Identité nationale: l’arbre qui cache la forêt

Mon professeur de philosophie nous avait mis en garde: quand on parle trop d’une chose, se méfier. Cela signifie que l’on est en train de la supprimer ou qu’elle est déjà morte. Se méfier des « démocraties populaires » qui ne sont ni démocraties ni populaires, se méfier des régimes qui vantent la liberté de la presse, c’est qu’ils sont en train de la réduire, se méfier des gouvernements qui défendent subitement l’égalité des chances, c’est que les inégalités s’accroissent. Se méfier donc de ceux qui prétendent défendre l’identité nationale, c’est qu’ils sont en train de l’attaquer.

Le débat sur l’identité nationale est soudain venu s’inviter dans l’espace public, sans raisons apparentes. Pourquoi subitement lancer une telle consultation? Pour flatter un électorat conservateur? Pour récupérer quelques voix du Front National? Pour masquer d’autres sujets d’actualité plus compromettants? Pour préparer les Régionales? Sans doute un peu tout cela, mais surtout pour masquer le fait que le gouvernement passe son temps à s’attaquer à l’identité nationale.

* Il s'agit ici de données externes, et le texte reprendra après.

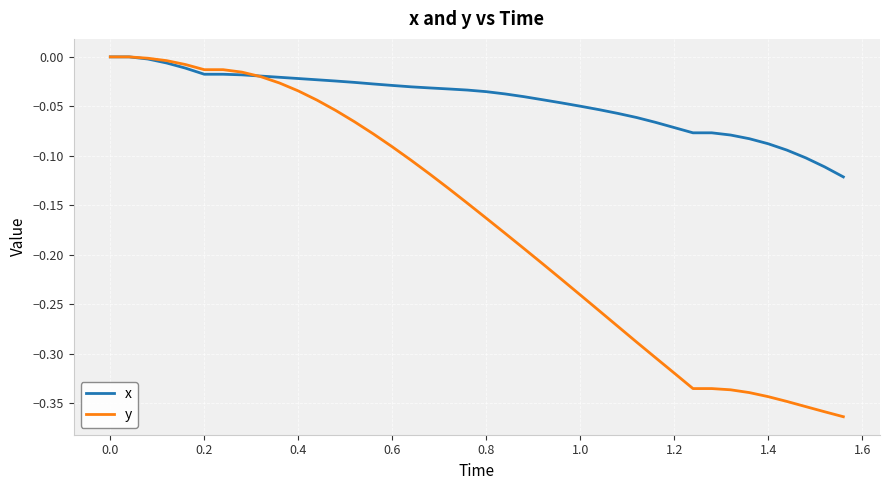

Which series has the largest range (max minus min)?

y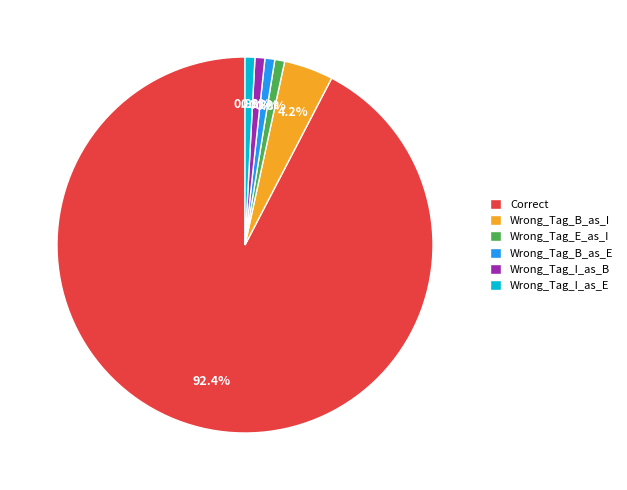

True or false: Wrong_Tag_I_as_B accounts for 11% of the total.

False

Le danger ne vient pas ici de pauvres migrants mais du gouvernement lui-même qui s’ingénie à modifier l’esprit du droit français en supprimant le juge d’instruction, l’esprit des systèmes de solidarité, des services publics, les financements des collectivités locales avec la taxe professionnelle, l’architecture des institutions, etc. Sans sacraliser à l’excès un « modèle français » à bout de souffle qui a besoin d’un sérieux lifting, moderniser ou réformer nos institutions ne doit pas signifier détruire les logiques et les équilibres que les sous-tendent. C’est précisément cela qu’il faut masquer. Ce que vous faites, accusez vos adversaires de le faire, vieux principe stalinien.

A l’époque de la présidence de W. Bush, nous disions régulièrement à nos amis américains: comment pouvez-vous laisser faire cela? Comment pouvez-vous laisser bafouer ce qui fait les valeurs des Etats-Unis, leur image dans le monde: le respect des droits de l’Homme, le refus de la torture, la défense de la liberté?

Nos amis étrangers commencent à nous dire la même chose: comment pouvez vous laisser bafouer ce qui fait le rayonnement de la France? Le même mois, nous avons eu l’affaire de l’EPAD qui nous a fait apparaître comme une vulgaire république bannière, puis les sommes injustifiables dépensées par la France pour organiser un sommet euro-méditerranée pharaonique mais sans perspectives politiques cohérentes. A côté de cela nous avons renvoyé dans un pays en guerre, où nos propres troupes sont engagées, une dizaine de pauvres Afghans qui avaient tout pour mériter le statut de réfugiés. Où sont passées la liberté, l’égalité et la fraternité?

C’est très précisément cela, le destruction systématique de l’identité nationale par le gouvernement lui-même, que le débat a pour objectif de nous cacher. C’est donc très politique, mais pas seulement dans le sens gentiment électoraliste que l’on pouvait supposer.